What were the key take away points from this study?

These results support the use of crowdsourcing to evaluate speech samples collected from clinical populations, even for constructs such as voice quality that may be less familiar to untrained listeners. They also add to the body of evidence showing that LSVT LOUD treatment is an effective means to improve speech and voice in patients with PD.

These findings are of great significance because for the first time, outcome data demonstrates that ‘off the street, untrained’ listeners can hear post treatment improvements following LSVT LOUD. This tells us that LSVT LOUD makes a positive impact on the ‘real life’ of individuals with PD outside of the treatment room. Such outcomes are the goal of all speech treatments, but this is the first study in the world of PD to demonstrate this. The crowdsourcing data are reliable and creative and our team lead by Dr. McAllister has done a superb job making this unique and valuable contribution to the literature.

– Dr. Lorraine Ramig, Chief Scientific Officer and Co-Founder, LSVT Global, Inc.

How might this impact SLPs who are working people with Parkinson Disease?

We think that crowdsourcing has exciting potential to make it easier for researchers to understand the real-world relevance of the treatment methods they study, and ultimately support better alignment of priorities between researchers, clinicians, and patients.

Were there any surprises or unexpected outcomes you learned?

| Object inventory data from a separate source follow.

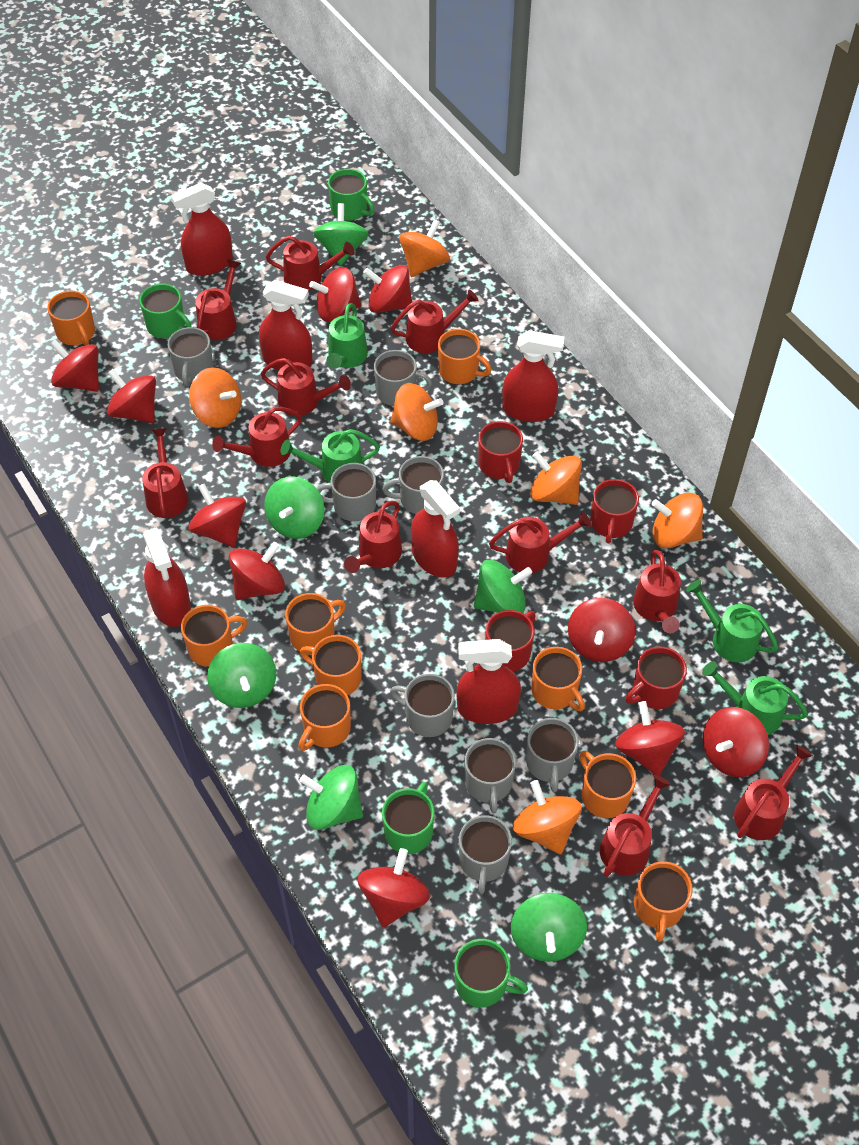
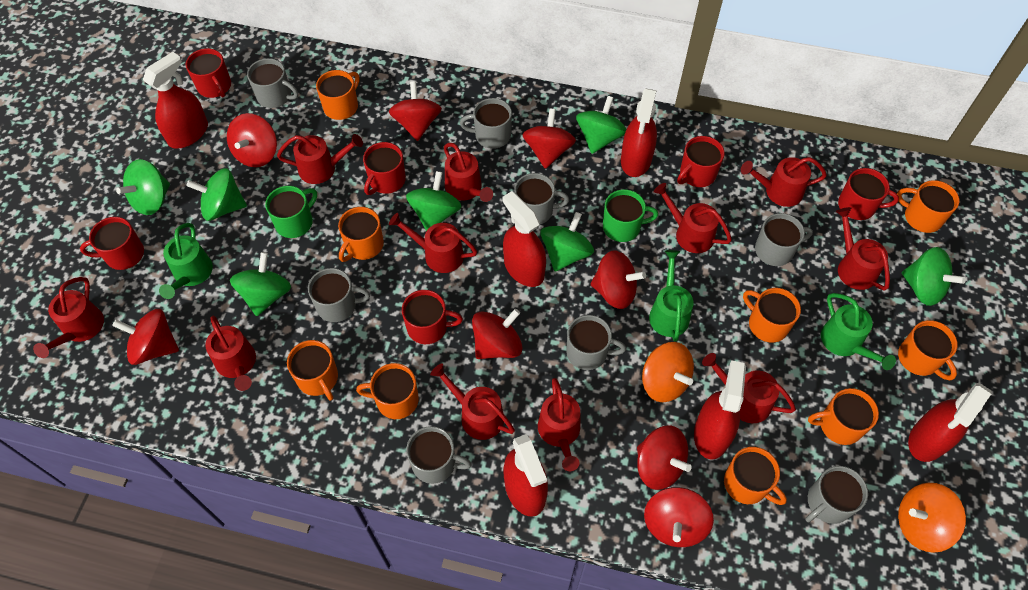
green mug: 4 -> 2
green spinning top: 6 -> 7
green watering can: 4 -> 3
orange spinning top: 6 -> 2
red mug: 4 -> 6
red spinning top: 10 -> 8

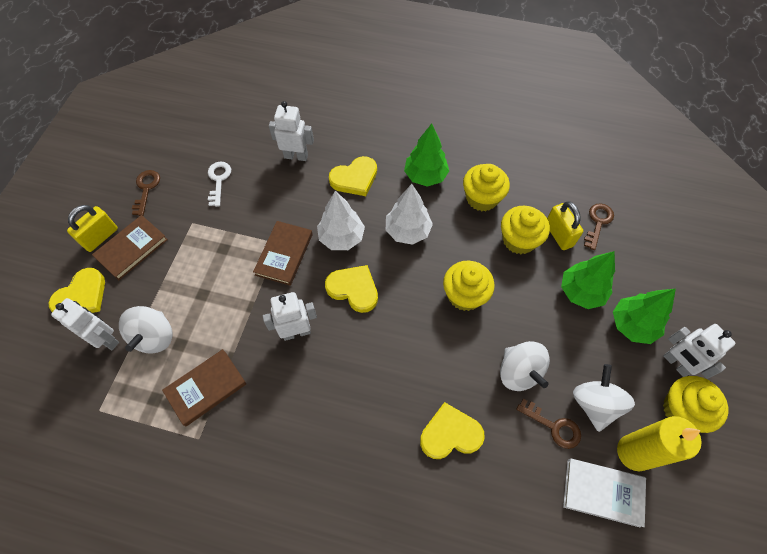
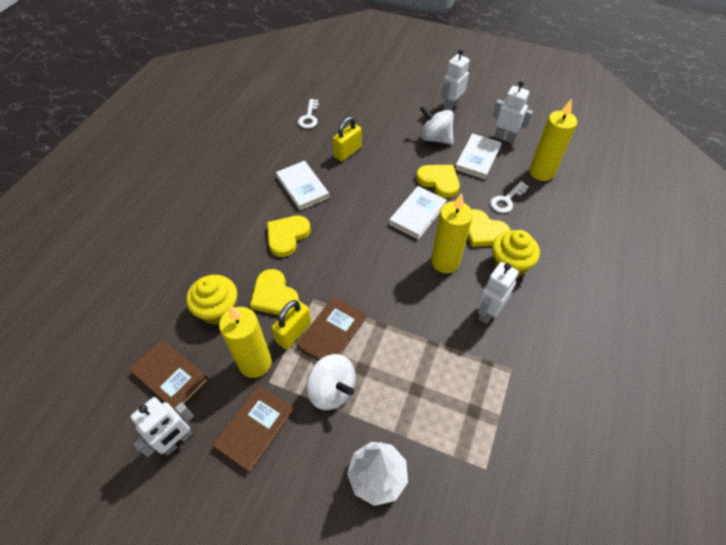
brown key: 3 -> 0
green tree: 3 -> 0
white book: 1 -> 3
white key: 1 -> 2
white spinning top: 3 -> 2
white tree: 2 -> 1
yellow candle: 1 -> 3
yellow cupcake: 4 -> 2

When we were doing pilot testing to prepare for the study, we were surprised how challenging it can be to rate speakers’ voice quality! Everyone’s voice is different in terms of pitch and intonation, and voice quality changes with age even in healthy adults, so it can be very tricky to decide where to draw the line between typical and atypical. That made it all the more impressive to see that untrained listeners’ ratings had good agreement with a precisely calibrated acoustic measure like the AVQI. It really speaks to the idea of “the wisdom of crowds” – any one person in the crowd may not be able to give you the exact answer, but when you average over many people, the result can be impressively accurate!

What happens next in terms of your research on LSVT LOUD and Parkinson’s?

There is exciting work ongoing in the use of artificial intelligence (AI) to evaluate speech in patients with PD and other communication disorders. Historically, crowdsourcing has played an important role in AI – specifically, crowdsourced participants are recruited to rate or classify large sets of data that are then used to train AI models. I look forward to bringing our experience with online crowdsourcing to bear on the challenges presented by this new technological frontier.

About the Author

Tara McAllister, Ph.D., SLP-CCC

Tara McAllister is an Associate Professor of Communicative Sciences and Disorders at New York University. Her research aims to understand how speech skills are acquired in both typical and clinical populations, and why developmental speech patterns resolve in some individuals but persist in others. Dr. McAllister leads NIH-supported research investigating acoustic and ultrasound biofeedback intervention for residual speech errors, and she directs the development of the staRt app for visual-acoustic biofeedback.